Не раз и не два указывалось, что кельтская доктрина бессмертия, как вытекает из рассмотренных источников, вообще не пифагорейская по смыслу. Она вовсе не утверждает, что существует переселение душ в другие живые существа («что душа нашей бабушки может вселиться в какую-нибудь птичку»), но всего лишь наивно, буквально и радостно верит, что за могилой существует точная копия жизни земной, которую и живут заново. Несмотря на сильное влияние, оказанное греками на кельтскую культуру во времена Пифагора, нам едва нужно выискивать внешние источники такой простой концепции, подтверждаемой не только рассказами классических писателей о том, что кельты предлагали оплачивать свои долги в загробной жизни, но также археологическими свидетельствами, рассмотренными в 1-й главе. А вот что действительно важно, так это вполне реальный контраст между кельтским и классическим представлением о вечности и загробной жизни, которое казалось первым настолько странным, что нуждалось в объяснении, выраженном в знакомых философских терминах; этот контраст очень ясно подчеркивает Лукан, хотя и в пифагорейских терминах.
За классическими представлениями о потустороннем, то есть загробном, мире лежат восточные верования, такие, как зловещий Темный дом Смерти в шумерской мифологии, где мертвецы корчатся во тьме и пыли, как жалкие грязные птицы. Для греков смерть была «неизбежным переходом в мерзкий подземный мир мрака и молчания, страну мрачных пещер и унылых болот, где даже сами боги мертвенно-бледны и лишены биения жизни; а римляне, под влиянием этрусских верований, воображали его еще более угрюмым и зловещим». Каким же контрастом, продолжает далее Ричмонд, становится наивная буквальность, представленная на романо-батавском каменном саркофаге из Симпелфельда (III в. н. э.) с высеченным внутри полным барельефным изображением домашней обстановки покойного, мебели и других предметов. То есть недвусмысленным «представлением о сохранении личности в мире ином, который есть продолжение или проекция вещей, знакомых таким верующим». Но классическому миру такое понимание было непривычным. Сама мысль о переходе души из жизни в живом теле к идентичной жизни за могилой в теле нематериальном казалось столь необычной, что требовала объяснения, для которого приходилось привлекать, точнее, создавать аппарат собственной философской системы. Наиболее приближенным к объяснению, пусть невнятному, казался пифагорейский миф. Приравнивая к нему кельтские верования, становилось возможным привести их к удовлетворительному уютному согласию с цивилизованными системами мысли и, разумеется, усилить мистику философии друидов. Это была несложная вера, вполне соответствующая обществу, которое его придерживалось. Александр Поп подвел итог такому взгляду в простом стишке:
Имеются любопытные свидетельства одной важной отрасли практических знаний друидов, а именно астрономии и календарных вычислений. Мы уже видели, что Страбон упоминает о знании друидами не только философии «моральной», то есть этической, но также физиологии, то есть естественной науки (естествознания). И те же самые слова использует Цицерон, говоря о Дивициакусе, что тот «претендовал на знание природы, которое греки называют физиологией». Цезарь, как всегда, усиливает эту мысль, приписывая друидам «большие знания о звездах и их движении, о размере мира и земли, знание естественной философии». Мела, возможно, как Цезарь, черпая сведения из Посидония, сообщает, что им (друидам) известны «размеры и форма мира, движение звезд и небес». Ипполит приписывает важное положение друидов, как пророков, тому факту, что они «могут предсказывать некоторые события путем пифагорейских вычислений и расчетов». От Цезаря мы знаем, что кельты вели счет не днями, а ночами и наступление «дней рождения, новолуний, нового года отсчитывали по ночи, за которой и следует нужный день». Плиний полагает, что такая форма счета времени присуща только друидам, «потому что по луне отсчитывают они свои месяцы и годы, а также свои «возрасты» по три десятка лет».

* _Предоставленные записи_
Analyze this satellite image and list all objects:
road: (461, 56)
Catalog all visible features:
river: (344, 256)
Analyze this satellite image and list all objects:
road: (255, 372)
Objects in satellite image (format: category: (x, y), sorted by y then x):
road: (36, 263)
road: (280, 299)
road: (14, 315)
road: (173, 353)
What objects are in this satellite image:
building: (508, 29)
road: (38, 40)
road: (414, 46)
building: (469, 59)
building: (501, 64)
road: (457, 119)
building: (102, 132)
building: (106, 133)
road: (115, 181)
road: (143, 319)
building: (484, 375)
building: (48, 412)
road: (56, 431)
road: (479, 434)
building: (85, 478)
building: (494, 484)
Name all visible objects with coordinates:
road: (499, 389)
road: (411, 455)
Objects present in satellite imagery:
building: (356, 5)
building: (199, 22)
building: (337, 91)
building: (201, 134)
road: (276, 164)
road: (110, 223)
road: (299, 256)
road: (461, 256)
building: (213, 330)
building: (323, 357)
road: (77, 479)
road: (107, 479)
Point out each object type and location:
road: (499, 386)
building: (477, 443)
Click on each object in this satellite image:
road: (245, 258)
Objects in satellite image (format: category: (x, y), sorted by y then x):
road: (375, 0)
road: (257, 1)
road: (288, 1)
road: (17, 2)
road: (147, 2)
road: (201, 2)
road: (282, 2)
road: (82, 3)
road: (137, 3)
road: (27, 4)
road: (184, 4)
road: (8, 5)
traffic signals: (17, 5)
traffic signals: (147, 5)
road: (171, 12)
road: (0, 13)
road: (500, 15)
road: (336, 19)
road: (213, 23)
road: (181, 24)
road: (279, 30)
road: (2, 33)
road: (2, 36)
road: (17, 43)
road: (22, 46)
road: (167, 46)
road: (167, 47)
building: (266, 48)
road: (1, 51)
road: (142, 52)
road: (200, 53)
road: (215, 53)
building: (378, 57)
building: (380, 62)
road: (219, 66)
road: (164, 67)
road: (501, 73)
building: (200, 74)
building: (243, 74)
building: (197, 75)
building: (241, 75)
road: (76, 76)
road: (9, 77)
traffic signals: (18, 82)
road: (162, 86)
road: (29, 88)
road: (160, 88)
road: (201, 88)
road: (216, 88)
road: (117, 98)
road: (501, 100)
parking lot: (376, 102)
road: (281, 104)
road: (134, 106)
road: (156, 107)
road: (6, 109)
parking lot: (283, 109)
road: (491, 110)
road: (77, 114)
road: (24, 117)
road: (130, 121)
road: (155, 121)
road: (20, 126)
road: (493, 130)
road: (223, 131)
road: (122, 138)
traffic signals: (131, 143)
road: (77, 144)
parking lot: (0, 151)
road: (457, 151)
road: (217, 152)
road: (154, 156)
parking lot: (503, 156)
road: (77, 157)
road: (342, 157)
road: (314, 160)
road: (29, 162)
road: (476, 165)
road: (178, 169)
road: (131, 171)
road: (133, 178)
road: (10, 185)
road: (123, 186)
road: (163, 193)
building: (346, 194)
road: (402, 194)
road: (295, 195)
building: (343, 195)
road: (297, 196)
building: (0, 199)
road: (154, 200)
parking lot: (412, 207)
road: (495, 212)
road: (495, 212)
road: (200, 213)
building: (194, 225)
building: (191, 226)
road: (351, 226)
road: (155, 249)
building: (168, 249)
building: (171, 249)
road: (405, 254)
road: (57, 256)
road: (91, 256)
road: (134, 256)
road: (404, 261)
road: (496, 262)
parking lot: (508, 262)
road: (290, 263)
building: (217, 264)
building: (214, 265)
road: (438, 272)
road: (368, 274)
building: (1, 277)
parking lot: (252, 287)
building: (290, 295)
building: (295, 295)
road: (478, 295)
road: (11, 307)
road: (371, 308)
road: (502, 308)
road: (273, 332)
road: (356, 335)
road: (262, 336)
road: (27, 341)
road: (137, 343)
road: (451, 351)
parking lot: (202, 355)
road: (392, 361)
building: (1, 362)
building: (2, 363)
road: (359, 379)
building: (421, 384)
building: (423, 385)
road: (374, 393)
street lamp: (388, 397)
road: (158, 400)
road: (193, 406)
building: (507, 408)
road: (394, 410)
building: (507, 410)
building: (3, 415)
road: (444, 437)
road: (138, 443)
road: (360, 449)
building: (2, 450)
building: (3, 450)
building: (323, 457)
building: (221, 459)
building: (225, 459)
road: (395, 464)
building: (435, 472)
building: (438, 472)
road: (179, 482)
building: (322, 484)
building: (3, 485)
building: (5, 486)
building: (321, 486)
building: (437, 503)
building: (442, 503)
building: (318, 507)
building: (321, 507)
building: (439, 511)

* _Задания_
a: Какие события, по сообщению Цезаря во фрагменте документа, кельты отсчитывали по ночи? Перечислите их все.
b: Продублируйте без изменений строки записей от самой первой до строки с «road: (36, 263)» включительно.

* _Ответы к заданиям_
a: Дни рождения, новолуния, новый год.

b:
Analyze this satellite image and list all objects:
road: (461, 56)
Catalog all visible features:
river: (344, 256)
Analyze this satellite image and list all objects:
road: (255, 372)
Objects in satellite image (format: category: (x, y), sorted by y then x):
road: (36, 263)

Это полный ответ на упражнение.